A full agenda for the USD 457 Board of Education on Monday will include discussion on the 2008-09 budget, plus presentations about 2008 test scores and the possibility of a centralized early education center, and the possibility of changing the name of Pierceville-Plymell Elementary School.

Financial Officer Kathleen Whitley said Friday afternoon that she still was working on budget information that will be presented on Monday, and that she didn't know yet what the district would be proposing as a tax rate.

Other segments of the budget, however, already have been determined through USD 457's program budgeting process, in which a committee of school district staff and residents help determine how funds will be divided among the district's programs.

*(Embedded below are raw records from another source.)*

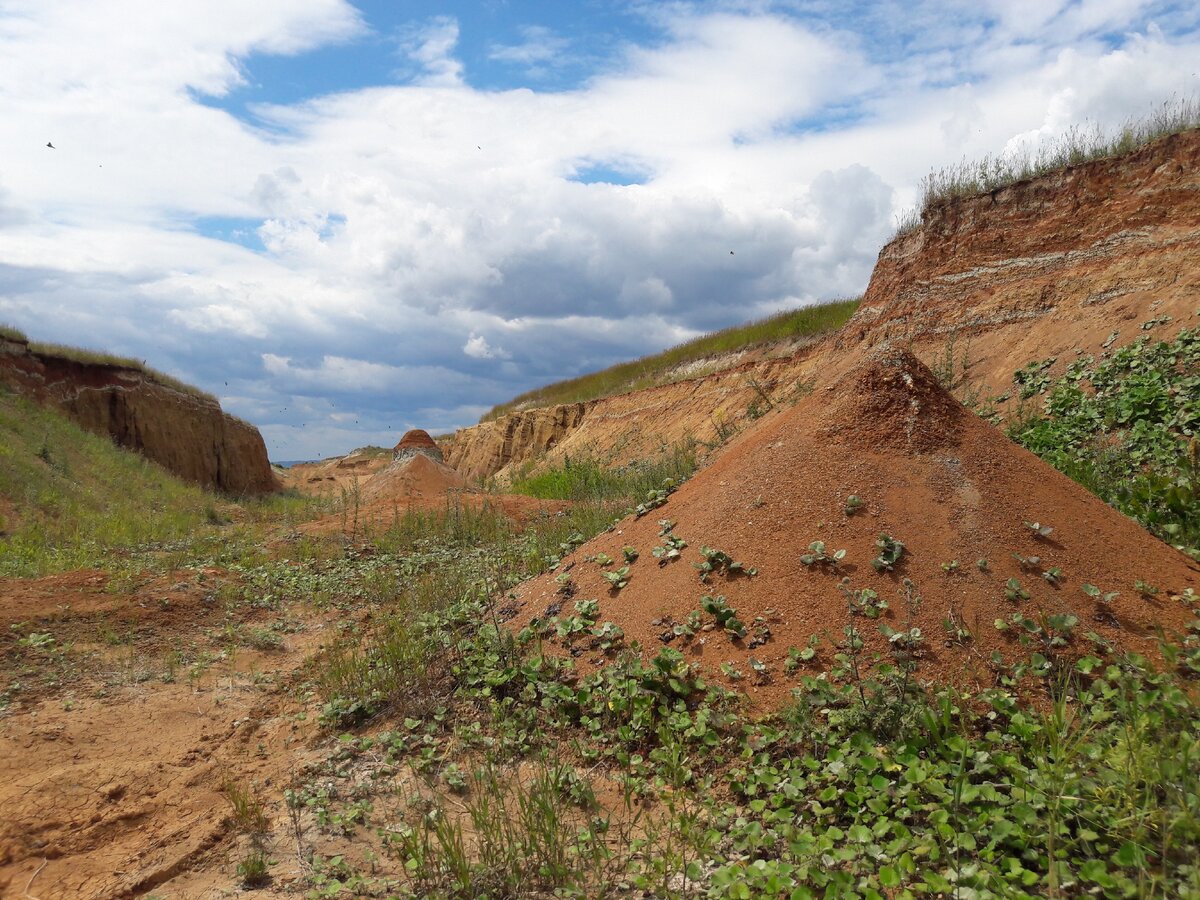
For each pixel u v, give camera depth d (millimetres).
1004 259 13891
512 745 4230
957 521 4691
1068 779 2979
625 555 5652
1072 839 2768
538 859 3131
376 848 3445
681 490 6438
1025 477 5055
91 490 17062
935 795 3141
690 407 22219
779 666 4176
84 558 10188
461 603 6457
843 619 4305
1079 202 13195
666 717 4059
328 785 4055
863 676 3924
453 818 3609
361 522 13289
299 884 3191
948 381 11797
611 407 27375
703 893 2857
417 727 4660
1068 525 4754
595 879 2988
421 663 5309
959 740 3287
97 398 23031
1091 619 4152
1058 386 10367
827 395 5820
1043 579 4371
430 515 13023
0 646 6285
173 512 17297
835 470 5164
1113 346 10578
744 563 4875
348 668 5582
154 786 4195
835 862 2871
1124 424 8758
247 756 4598
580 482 16172
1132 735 3117
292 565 10008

Based on the committee's input, the board approved a priority list that would increase funding for high school instruction while trimming the budgets for curriculum/assessment, supplemental services and district-wide administration.

Also on the agenda, Assistant Superintendent Shelly Kiblinger and Testing Coordinator Steve Nordby are scheduled to discuss how students fared on the Kansas State Assessments students took in the spring.

Deputy Superintendent Steve Karlin said the information to be presented is not yet finalized by the state, but that the school district still has a good idea of which schools made Adequate Yearly Progress (AYP) under the federal No Child Left Behind Act. Making AYP indicates that a high enough percentage of students -- overall and in various subgroups -- have achieved at least a "meets standard" score on the reading and math tests.

In other business, Special Education Director Karen Johnson will discuss why a research committee she was a part of feels a centralized early childhood education center would be a good move for USD 457. Currently, early childhood programs are spread among most of the district's elementary schools.

The center is part of a long-range facility plan approved by the board in the spring that would be funded by a bond issue on November's ballot. The plan would involve construction of a new high school, conversion of the current GCHS into a middle school, conversion of Abe Hubert Middle School into an elementary school, and conversion of Garfield Elementary School into an early childhood center.

Karlin said Monday's meeting also will include discussion of whether to drop "Pierceville" from the name of Pierceville-Plymell Elementary School. Some residents of the area proposed the idea, and it seems to have support of many staff and families involved with the school, including the family of the one student who lives in Pierceville, he said.

According to the school's Web site, the student bodies of the Pierceville and Plymell schools came together in the 1970s to attend the current school, which is located closer to the unincorporated community of Plymell.

Karlin said the district would only be seeking board and public feedback on the idea Monday, and that he didn't expect any decisions about the school name to be made yet.